A destare apprensione è però una nuova mossa di Mosca, che potrebbe ridurre ulteriormente gli approvvigionamenti. Già nei prossimi giorni il Ministero della Transizione ecologica potrebbe agire con misure mirate ad abbassare i consumi industriali e domestici. E il Governo potrebbe anche optare per decretare lo stato di preallarme e poi lo stato di allarme.
La Russia riduce di un terzo le forniture all’Italia rispetto alla media degli ultimi giorni. E’ quanto si evince da una nota dell’Eni. “Gazprom – scrive la compagnia italiana – ha comunicato che per la giornata di oggi fornirà a Eni volumi di gas pari a circa 21 milioni di metri cubi al giorno, rispetto a una media degli ultimi giorni pari a circa 32 milioni di metri cubi al giorno. Eni fornirà ulteriori informazioni in caso di nuove e significative variazioni dei flussi”. Dunque, già da oggi 11 luglio 2022, la Russia ha tagliato le forniture dirette all’Italia.
Il primo passo sarebbe quello di invitare le industrie, attraverso il trasportatore Snam, a limitare volontariamente i consumi, come prevedono i contratti di fornitura. In caso di attuazione del piano emergenziale, inoltre, in prima battuta spetterebbe agli operatori, come Eni, emanare misure per il risparmio delle materie energetiche e aumentare le importazioni, riducendo la domanda totale e impiegando combustibili alternativi negli impianti industriali.
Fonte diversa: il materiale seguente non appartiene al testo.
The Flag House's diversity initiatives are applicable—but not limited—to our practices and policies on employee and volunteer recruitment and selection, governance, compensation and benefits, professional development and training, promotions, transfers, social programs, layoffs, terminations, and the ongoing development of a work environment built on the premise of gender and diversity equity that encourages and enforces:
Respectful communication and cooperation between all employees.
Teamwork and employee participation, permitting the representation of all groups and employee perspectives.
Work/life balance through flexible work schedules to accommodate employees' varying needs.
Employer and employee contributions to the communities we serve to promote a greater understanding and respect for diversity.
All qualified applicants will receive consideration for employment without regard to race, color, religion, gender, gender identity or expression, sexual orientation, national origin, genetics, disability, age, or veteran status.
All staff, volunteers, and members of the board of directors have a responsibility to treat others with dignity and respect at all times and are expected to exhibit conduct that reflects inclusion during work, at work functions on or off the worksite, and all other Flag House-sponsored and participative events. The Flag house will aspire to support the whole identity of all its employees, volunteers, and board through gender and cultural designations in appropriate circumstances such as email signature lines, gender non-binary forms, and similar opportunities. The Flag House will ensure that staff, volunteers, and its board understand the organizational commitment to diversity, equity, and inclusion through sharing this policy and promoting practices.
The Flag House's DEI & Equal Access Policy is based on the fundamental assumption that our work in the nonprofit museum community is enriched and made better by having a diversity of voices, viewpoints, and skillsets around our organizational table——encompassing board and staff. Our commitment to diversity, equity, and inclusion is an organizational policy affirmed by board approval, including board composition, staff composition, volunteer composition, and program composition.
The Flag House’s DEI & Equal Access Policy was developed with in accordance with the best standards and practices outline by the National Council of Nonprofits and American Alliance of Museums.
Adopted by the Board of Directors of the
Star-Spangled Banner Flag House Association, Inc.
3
In caso di urgenza, però, il Comitato emergenza gas avvertirebbe immediatamente il ministro Roberto Cingolani, che a sua volta potrebbe emanare, in autonomia, un decreto che avrebbe effetti anche sui cittadini e le imprese.
Un piano operativo sarebbe già nero su bianco, secondo quanto scrive Roberta Amoruso sul Messaggero. Nel piano case, si ipotizza di abbassare di due gradi la temperatura dei climatizzatori e del teleriscaldamento (fino a 19 gradi per i termosifoni e a 27 gradi nel caso dei condizionatori estivi). E’ prevista anche la riduzione dell’orario di accensione, visto che il grosso dei consumi residenziali deriva proprio dal capitolo riscaldamento. E si ipotizza il coprifuoco la sera per l’illuminazione.
Poi c’è il piano città, alle quali è richiesto di ridurre l’illuminazione pubblica fino al 40%. Il che vuol dire accendere un lampione su due di notte. Ma in casi estremi anche gli uffici pubblici potrebbero chiudere in anticipo, alle 17,30. A loro volta, i negozi potrebbero dover anticipare la chiusura alle 19. Infine, anche i locali potrebbero andare incontro al coprifuoco alle 23.
In caso di stop totale del gas dalla Russia, infatti, non basterebbe nemmeno il riempimento totale degli stoccaggi né il gas liquefatto in arrivo in più dagli Usa e il massimo utilizzo dei gasdotti Tap (che fa arrivare il gas dall’Azerbaijan) e Transmed (che trasporta il metano dall’Algeria). Anche tenendo conto che i nuovi rigassificatori saranno operativi solo dal 2023.